An exhibition displayed at their house in Chartwell, Kent, containing gifts from Royals, politicians and people worldwide, has unveiled Mrs Churchill’s involvement in diplomatic missions and interventions during her husband’s most difficult times. She took part during negotiations organised on the premises of her house, she kept up records of her husband’s engagements and remained until the end the “real force behind Churchill”.
Among the gifts exhibited at Chartwell, Kent, are a lalique crystal cockerel from Charles de Gaulle, sent to her as an apology for one of the disagreements he had with Churchill; a series of ‘thank you’ gifts for her engagement in sending aid to Russia; a special present from Stalin, which is a 19th century glass fruit bowl in the shape of a Viking Long Boat and drawer of silver cutlery from the people of Sheffield
The 30 piece collection, sent to their house towards the end and after World War Two, is now housed by the National Trust property at Chartwell, Kent. The gallery will be open by Sir Winston Churchill’s great-grandson, Mr Randolph Churchill.
According to the manager of the property for the National Trust, Judith Evans, the collection will finally show the true influence of Mrs Churchill during those hard times. She remembers Mrs Churchill as an incredible woman and a “big player”, who helped maintain some of the most difficult relationships and who worked tirelessly and quietly for the good of the country, The Telegraph reports.
She also talked about the gift Clementine Churchill received from Charles De Gaule and how the disagreement between De Gaule and Churchill started as they were taking dinner together. He used to come for dinner quite often, she said, and Mrs Churchill got on with him very well.

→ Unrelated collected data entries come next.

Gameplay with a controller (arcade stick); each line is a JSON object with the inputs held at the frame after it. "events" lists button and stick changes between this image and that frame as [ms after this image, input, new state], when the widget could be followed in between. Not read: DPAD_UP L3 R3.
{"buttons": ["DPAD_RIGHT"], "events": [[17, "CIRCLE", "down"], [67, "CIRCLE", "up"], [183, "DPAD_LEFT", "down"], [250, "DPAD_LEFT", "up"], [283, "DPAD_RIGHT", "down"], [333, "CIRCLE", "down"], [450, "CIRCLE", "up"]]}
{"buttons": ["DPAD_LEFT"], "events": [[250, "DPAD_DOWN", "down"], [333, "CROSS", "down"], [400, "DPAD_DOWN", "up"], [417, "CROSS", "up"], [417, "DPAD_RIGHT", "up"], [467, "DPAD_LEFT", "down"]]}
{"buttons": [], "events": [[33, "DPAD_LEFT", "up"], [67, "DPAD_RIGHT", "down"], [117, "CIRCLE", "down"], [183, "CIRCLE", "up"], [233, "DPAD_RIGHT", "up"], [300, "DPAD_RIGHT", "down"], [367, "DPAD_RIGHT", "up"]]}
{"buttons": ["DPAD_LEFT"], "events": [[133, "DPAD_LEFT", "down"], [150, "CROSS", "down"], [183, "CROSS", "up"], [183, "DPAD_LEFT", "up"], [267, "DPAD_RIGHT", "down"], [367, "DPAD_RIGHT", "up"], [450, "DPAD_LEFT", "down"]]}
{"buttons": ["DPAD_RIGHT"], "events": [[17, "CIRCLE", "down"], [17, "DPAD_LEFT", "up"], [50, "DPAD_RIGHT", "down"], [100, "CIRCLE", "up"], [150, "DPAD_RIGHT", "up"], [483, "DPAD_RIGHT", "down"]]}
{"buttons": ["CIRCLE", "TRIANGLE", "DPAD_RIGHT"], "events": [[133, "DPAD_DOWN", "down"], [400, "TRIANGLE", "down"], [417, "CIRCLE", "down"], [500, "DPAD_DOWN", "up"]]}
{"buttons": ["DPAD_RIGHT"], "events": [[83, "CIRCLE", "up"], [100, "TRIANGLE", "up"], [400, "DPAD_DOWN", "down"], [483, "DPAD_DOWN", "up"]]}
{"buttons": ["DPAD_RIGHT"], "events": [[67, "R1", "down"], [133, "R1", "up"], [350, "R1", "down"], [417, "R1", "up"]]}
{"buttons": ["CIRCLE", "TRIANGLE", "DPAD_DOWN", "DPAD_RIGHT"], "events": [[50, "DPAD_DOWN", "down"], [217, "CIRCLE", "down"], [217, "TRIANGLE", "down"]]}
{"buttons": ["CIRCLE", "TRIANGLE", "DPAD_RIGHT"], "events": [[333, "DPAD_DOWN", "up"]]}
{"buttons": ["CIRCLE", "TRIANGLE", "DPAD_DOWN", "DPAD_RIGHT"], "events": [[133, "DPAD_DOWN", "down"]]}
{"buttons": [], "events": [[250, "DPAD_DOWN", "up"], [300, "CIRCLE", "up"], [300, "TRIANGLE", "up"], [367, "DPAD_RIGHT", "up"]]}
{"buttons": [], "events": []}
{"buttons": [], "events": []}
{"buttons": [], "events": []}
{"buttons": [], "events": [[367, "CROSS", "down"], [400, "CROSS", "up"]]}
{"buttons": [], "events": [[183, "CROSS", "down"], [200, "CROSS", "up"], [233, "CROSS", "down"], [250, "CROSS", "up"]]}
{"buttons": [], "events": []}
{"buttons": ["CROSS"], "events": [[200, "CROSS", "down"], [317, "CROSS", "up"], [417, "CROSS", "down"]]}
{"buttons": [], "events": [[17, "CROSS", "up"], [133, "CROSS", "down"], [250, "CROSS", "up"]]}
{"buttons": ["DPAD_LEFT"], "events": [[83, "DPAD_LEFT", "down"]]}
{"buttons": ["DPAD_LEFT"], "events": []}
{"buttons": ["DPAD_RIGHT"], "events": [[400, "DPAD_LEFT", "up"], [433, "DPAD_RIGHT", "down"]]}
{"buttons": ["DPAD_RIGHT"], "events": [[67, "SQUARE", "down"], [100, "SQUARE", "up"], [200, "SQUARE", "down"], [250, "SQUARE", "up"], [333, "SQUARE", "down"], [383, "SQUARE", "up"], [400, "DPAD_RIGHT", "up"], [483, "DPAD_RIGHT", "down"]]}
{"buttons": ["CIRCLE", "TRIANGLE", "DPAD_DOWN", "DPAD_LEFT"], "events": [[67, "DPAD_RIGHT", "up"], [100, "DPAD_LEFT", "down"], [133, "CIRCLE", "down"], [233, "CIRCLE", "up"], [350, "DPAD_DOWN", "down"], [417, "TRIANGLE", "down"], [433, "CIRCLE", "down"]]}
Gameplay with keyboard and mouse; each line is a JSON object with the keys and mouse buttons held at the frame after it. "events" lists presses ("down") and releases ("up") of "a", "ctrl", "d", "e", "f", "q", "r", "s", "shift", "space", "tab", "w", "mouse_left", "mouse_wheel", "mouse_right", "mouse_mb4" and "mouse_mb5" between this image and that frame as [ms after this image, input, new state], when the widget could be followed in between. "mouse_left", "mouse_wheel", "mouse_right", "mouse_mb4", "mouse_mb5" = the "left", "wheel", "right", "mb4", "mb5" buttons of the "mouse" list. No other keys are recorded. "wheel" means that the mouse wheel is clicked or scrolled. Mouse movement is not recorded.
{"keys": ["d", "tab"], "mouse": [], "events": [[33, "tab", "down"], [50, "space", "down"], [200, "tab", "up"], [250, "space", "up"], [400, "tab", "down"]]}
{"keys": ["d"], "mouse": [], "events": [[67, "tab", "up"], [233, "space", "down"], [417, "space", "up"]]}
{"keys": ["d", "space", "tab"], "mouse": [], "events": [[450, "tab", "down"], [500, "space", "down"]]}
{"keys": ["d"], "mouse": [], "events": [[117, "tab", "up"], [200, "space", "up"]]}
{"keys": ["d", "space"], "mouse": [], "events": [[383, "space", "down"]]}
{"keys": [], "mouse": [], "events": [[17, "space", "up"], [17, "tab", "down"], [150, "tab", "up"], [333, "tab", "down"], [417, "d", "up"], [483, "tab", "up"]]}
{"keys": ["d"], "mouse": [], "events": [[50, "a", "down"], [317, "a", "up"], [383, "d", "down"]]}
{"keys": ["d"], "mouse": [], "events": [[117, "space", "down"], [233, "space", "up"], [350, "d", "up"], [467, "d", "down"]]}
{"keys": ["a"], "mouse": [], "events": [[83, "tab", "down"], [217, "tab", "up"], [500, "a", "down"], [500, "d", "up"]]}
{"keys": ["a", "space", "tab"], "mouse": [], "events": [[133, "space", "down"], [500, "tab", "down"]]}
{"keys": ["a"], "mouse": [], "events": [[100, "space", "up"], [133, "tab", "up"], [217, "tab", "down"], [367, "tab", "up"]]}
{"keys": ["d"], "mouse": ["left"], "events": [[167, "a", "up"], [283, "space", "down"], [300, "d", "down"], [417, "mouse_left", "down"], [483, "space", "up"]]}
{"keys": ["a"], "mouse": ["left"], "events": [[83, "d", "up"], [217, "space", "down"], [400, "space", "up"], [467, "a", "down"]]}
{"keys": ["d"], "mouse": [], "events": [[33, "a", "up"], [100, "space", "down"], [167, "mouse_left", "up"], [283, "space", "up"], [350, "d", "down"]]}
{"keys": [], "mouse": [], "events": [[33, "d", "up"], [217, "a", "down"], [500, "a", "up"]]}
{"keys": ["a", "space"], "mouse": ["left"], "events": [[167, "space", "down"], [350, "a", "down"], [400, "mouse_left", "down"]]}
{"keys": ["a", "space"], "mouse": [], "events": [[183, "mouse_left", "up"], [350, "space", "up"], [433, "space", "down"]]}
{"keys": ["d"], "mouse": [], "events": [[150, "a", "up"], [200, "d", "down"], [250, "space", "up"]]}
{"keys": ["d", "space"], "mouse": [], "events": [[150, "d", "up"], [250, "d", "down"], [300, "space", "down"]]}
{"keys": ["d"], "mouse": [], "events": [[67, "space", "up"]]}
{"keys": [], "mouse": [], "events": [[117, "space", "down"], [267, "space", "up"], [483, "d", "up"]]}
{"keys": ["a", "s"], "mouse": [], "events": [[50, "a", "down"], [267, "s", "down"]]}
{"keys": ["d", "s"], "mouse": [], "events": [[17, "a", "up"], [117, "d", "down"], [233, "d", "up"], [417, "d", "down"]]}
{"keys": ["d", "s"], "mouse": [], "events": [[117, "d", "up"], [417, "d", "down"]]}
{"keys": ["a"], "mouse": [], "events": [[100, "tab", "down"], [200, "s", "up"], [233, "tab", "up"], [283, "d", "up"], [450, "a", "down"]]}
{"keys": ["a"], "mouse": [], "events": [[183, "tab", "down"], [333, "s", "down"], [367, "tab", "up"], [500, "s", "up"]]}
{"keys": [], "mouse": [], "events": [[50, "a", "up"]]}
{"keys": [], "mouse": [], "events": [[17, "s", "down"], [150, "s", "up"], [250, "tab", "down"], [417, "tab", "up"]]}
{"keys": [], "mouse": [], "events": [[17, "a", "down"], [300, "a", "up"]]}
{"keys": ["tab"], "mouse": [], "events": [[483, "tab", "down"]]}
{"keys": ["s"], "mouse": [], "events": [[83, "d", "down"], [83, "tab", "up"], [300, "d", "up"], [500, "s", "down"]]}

One evening though, he and Sir Winston had an argument over which Clementine felt very upset for him not showing more respect for her husband. When De Gaule left the house, he could see why she was cross, so he sent her the lalique cockerel to apologize.
Other names on the list include President Roosevelt, who sent Clementine a series of large maps in 1945 and King Peter II of Yugoslavia with a silver cigar box.
“Every gift was met with thanks. They would make sure everyone who was kind enough to send them things was recognized,” said the curator of the exhibition, Mr Jon Primmer.
The ‘Gift of Power’ exhibition is now open and will close on February 23, 2014.